- 読解文 -
......
おおむね上記のようなお悩みではないでしょうか。

 

そんなお悩みを解消するため、v6プラスのメリットやデメリットとIPv6との違いを解説します。

 

より深く理解できるように簡単な言葉で解説していますので、ぜひ最後までご覧ください。

 

1. v6プラスとは?

v6プラスは、「IPv4通信もIPv6回線内で行う技術」のことです。

 

NTT東日本・西日本が提供する「次世代型のネットワーク(NG)」をアクセス回線とします。

 

「IPv6 IPoE接続」+「IPv4 over IPv6接続」によるインターネット接続により、IPv6ネットワーク上でIPv4の通信を行うトンネル方式を採用しています。
......
- 提示資料 -

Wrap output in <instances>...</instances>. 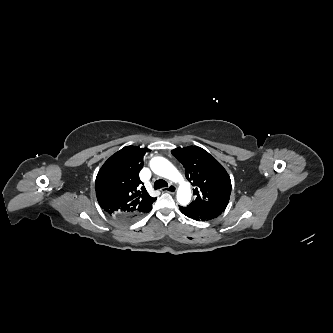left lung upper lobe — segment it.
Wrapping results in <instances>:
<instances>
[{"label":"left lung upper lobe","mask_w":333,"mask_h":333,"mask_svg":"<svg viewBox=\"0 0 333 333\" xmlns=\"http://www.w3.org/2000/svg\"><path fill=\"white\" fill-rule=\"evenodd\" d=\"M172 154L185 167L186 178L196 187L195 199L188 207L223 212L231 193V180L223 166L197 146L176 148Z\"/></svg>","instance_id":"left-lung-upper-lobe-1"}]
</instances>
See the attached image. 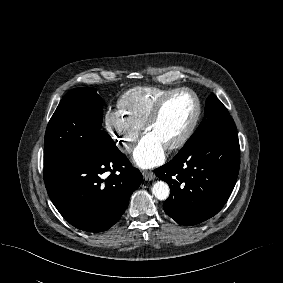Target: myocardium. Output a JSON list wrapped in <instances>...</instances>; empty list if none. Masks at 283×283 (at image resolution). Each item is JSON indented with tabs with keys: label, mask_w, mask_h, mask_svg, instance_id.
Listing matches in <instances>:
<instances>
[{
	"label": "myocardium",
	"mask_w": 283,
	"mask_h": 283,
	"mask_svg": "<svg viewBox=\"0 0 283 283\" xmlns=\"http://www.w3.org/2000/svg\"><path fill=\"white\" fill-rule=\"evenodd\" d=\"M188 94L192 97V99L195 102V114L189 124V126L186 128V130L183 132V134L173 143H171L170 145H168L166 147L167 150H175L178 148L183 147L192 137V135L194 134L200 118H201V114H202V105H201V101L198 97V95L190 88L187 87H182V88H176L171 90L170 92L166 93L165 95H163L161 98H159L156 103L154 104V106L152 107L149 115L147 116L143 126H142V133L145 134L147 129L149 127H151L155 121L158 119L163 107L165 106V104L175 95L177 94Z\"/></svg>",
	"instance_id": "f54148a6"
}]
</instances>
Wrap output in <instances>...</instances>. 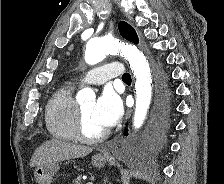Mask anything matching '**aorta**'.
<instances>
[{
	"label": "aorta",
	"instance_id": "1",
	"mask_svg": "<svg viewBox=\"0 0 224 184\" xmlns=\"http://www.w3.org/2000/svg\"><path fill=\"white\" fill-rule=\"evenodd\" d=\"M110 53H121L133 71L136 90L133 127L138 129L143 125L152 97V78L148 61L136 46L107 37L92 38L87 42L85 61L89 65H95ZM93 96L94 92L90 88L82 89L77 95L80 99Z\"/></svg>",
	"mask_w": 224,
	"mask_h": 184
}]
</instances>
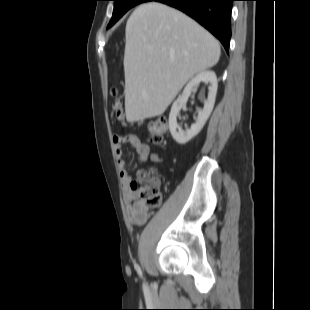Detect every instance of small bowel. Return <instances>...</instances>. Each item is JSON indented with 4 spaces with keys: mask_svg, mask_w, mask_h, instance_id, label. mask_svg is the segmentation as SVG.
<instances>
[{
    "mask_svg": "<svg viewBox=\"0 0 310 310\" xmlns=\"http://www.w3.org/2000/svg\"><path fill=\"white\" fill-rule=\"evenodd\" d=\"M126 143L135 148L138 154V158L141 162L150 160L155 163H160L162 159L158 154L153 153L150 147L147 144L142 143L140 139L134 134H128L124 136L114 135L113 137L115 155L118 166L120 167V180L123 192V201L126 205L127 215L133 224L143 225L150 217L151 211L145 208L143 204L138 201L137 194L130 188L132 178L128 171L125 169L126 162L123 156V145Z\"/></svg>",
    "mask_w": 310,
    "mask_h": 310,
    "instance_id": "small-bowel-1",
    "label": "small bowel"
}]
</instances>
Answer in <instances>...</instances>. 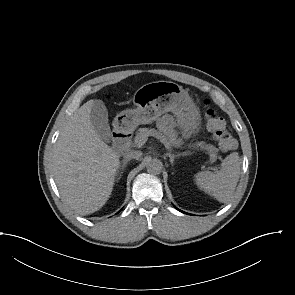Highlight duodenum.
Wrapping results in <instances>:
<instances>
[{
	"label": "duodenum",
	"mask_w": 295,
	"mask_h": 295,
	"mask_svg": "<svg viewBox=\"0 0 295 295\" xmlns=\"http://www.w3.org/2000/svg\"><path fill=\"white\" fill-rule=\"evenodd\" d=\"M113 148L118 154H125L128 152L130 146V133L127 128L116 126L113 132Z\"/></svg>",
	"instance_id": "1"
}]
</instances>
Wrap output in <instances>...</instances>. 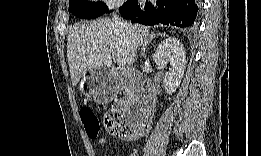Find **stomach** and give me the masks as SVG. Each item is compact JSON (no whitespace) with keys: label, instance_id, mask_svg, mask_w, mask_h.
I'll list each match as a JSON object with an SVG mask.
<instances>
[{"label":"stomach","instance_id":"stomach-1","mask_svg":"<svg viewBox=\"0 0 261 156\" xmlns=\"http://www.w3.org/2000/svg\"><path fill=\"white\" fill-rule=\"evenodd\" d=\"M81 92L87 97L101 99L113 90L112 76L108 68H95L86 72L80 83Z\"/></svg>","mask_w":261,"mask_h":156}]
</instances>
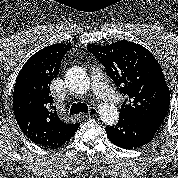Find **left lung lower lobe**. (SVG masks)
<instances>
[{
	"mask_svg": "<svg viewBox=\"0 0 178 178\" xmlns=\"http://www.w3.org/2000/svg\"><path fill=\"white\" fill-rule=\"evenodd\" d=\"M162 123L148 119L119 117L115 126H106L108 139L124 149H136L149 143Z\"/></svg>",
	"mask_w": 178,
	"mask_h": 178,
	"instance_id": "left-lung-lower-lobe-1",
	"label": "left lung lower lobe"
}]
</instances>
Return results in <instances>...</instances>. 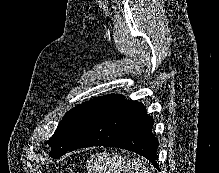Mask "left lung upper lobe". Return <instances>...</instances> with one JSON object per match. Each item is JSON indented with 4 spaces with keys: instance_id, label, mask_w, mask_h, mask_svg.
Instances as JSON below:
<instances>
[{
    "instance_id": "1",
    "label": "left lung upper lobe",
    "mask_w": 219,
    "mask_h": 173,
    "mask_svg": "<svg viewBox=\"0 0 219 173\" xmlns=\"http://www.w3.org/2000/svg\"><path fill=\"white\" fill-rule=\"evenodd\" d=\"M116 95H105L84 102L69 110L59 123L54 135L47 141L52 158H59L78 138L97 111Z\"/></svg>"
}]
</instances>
......
- 取り組む課題 -
• a. 次の(i)〜(iii)がv6プラスの解説と合っているかを「はい」か「いいえ」で答え、根拠となる解説の語句をそのまま引用せよ。(i) v6プラスは、IPv4通信もIPv6回線内で行う技術である。(ii) v6プラスのアクセス回線は、NTT東日本・西日本が提供する次世代型のネットワークである。(iii) v6プラスは、IPv4ネットワーク上でIPv6の通信を行う方式である。
• b. v6プラスの解説を、最後の文の次から書き継げ。

- 課題別の解答 -
• a.
(i) はい:「v6プラスは、「IPv4通信もIPv6回線内で行う技術」のことです。」
(ii) はい:「NTT東日本・西日本が提供する「次世代型のネットワーク(NG)」をアクセス回線とします。」
(iii) いいえ:「IPv6ネットワーク上でIPv4の通信を行うトンネル方式を採用しています。」

• b.
※トンネル方式:カプセル化ともいう

 

トンネル方式

※筆者作成
※IPv6の最大回線速度は契約する光回線のプランによる(1Gbpsプランなら最大は1Gbps)詳しくはデメリットで後述

 

そのため、従来のPPPoE接続よりも速い通信が可能です。

  • PPPoE:下り最大200Mbps
  • v6プラス:下り最大100Gbps

v6プラスなら、PPPoE接続では混雑によって速度低下が起こりやすかった平日の夜間や休日でも、速い速度の維持が期待できます。

 

2. 用語の解説

そもそもv6プラスを理解するためには、関連用語を知っておく必要があります。

 

そこで、利用頻度が高い以下の用語について解説します。

  1. IP
  2. IPv4
  3. IPv6
  4. PPPoE方式
  5. IPoE方式
  6. IPoE方式とPPPoE方式の違い
  7. IPv4 over IPv6

下記から、詳しくみていきましょう。

 

2-1 IP

IPはインターネットプロトコル(Internet Protocol)の略で、インターネットでデータ通信するときのルール(通信プロトコル)のひとつです。

 

ソフトウェア・ハードウェアともに、IP上で動作するように開発されています。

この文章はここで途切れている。